Adding passive roof venting

Another strategy to add resilience against possible moisture problems under the roof is installing passive ventilation openings to the roof space. These vent elements enable an air exchange. Mixing the moist air in the roof space with the outside air, which is often drier, lowers the overall moisture content of the air in the roof space.

The air exchange is mostly driven by wind action across the envelope of the building. Stack effect movement, based on thermal and thus density differences of parcels of air, can also play a role.

Could vents be creating issues?

However, opening the roof space more to the outside environment might have unintended consequences. The openings themselves need to be designed to avoid insect, bird and water entry. Sand blowing into the roof space might also be an issue in coastal regions.

This research project aims to answer another particular issue that the industry has raised. Do vented roof spaces, especially in marine climates, exhibit higher corrosion rates on nail plates and other metal fixtures in comparison to non-vented spaces?

Roofs built to test corrosion rates on fixings

To draw some firm conclusions on this question, BRANZ constructed two roof spaces that come close to what an ordinary skillion-type roof would look like.

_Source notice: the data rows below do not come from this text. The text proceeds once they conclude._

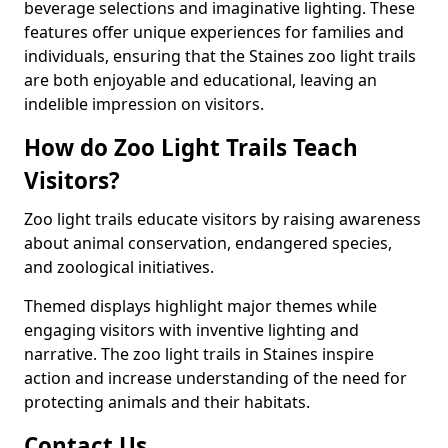
beverage selections and imaginative lighting. These
features offer unique experiences for families and
individuals, ensuring that the Staines zoo light trails
are both enjoyable and educational, leaving an
indelible impression on visitors.
How do Zoo Light Trails Teach
Visitors?
Zoo light trails educate visitors by raising awareness
about animal conservation, endangered species,
and zoological initiatives.
Themed displays highlight major themes while
engaging visitors with inventive lighting and
narrative. The zoo light trails in Staines inspire
action and increase understanding of the need for
protecting animals and their habitats.
Contact Us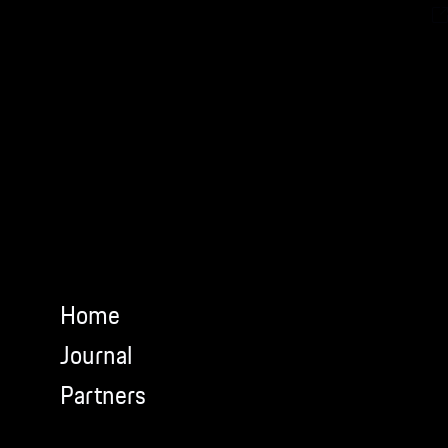
Newsletter.
Home
Journal
Partners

The roof, with a trapezoidal profile, is a low-angle, monopitch type roof.

The two roof spaces are identical in size, approximately 4 m long and 1.2 m wide. The vented roof space has commercially available vented battens installed on top of the purlins underneath the roofing underlay.

At the lower end of the roof, ventilation is provided by an over-fascia opening. At the front end, facing the sea, another vented batten is mounted underneath a barge flashing. The non-vented roof space is made to be conservatively airtight.

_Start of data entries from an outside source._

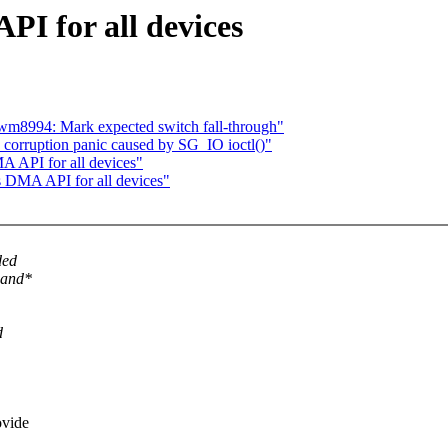
PI for all devices
 wm8994: Mark expected switch fall-through"
 corruption panic caused by SG_IO ioctl()"
A API for all devices"
s DMA API for all devices"
ded
*and*
d
ovide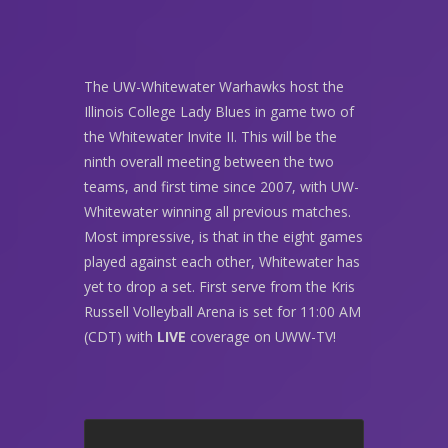
The UW-Whitewater Warhawks host the
Illinois College Lady Blues in game two of
the Whitewater Invite II. This will be the
ninth overall meeting between the two
teams, and first time since 2007, with UW-
Whitewater winning all previous matches.
Most impressive, is that in the eight games
played against each other, Whitewater has
yet to drop a set. First serve from the Kris
Russell Volleyball Arena is set for 11:00 AM
(CDT) with
LIVE
coverage on UWW-TV!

It is envisaged that the front vents especially will clog up with sand. While this phenomenon is worth documenting, we are mainly trying to establish the corrosion rates on the inside, so we will keep the vents as open as possible during the experiment.

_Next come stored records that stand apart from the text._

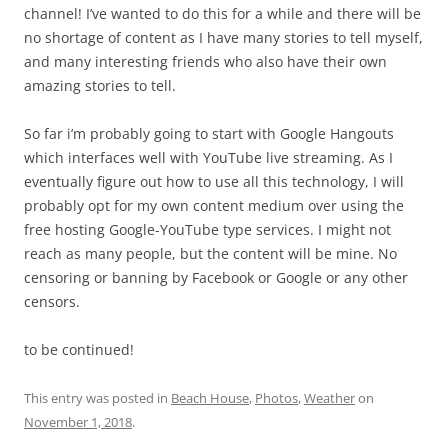
channel! I’ve wanted to do this for a while and there will be
no shortage of content as I have many stories to tell myself,
and many interesting friends who also have their own
amazing stories to tell.
So far i’m probably going to start with Google Hangouts
which interfaces well with YouTube live streaming. As I
eventually figure out how to use all this technology, I will
probably opt for my own content medium over using the
free hosting Google-YouTube type services. I might not
reach as many people, but the content will be mine. No
censoring or banning by Facebook or Google or any other
censors.
to be continued!
This entry was posted in
Beach House
,
Photos
,
Weather
on
November 1, 2018
.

Mild, galvanised and stainless steel samples

Twenty-eight exposure samples are mounted in the four compartments of each of the vented and non-vented spaces. They are mild and galvanised steel positioned at 0°, 45° and 90° angles as well as a stainless steel sample included as a reference.

These three installation arrangements represent the most common in-service conditions for metallic components in buildings. Also, they provide very different conditions for salt accumulation and deposition and therefore for atmospheric corrosion-induced failure.

An identical set of samples is mounted on the outside with direct exposure to this severe marine environment, again as a reference.

The metallic samples will be removed for laboratory analysis after 12 months. Their first-year corrosion rates will also be measured according to relevant national and international standards.

First step to providing guidance

The data and information collected will help to compare the corrosivity of the environments:

  • inside a vented roof space and an unvented roof space
  • inside a roof space and fully exposed outside.

The experimental derived results will then enable us to provide recommendations and guidance as to what level of corrosion protection is needed. The results will be published in future editions of Build over the next 12–18 months.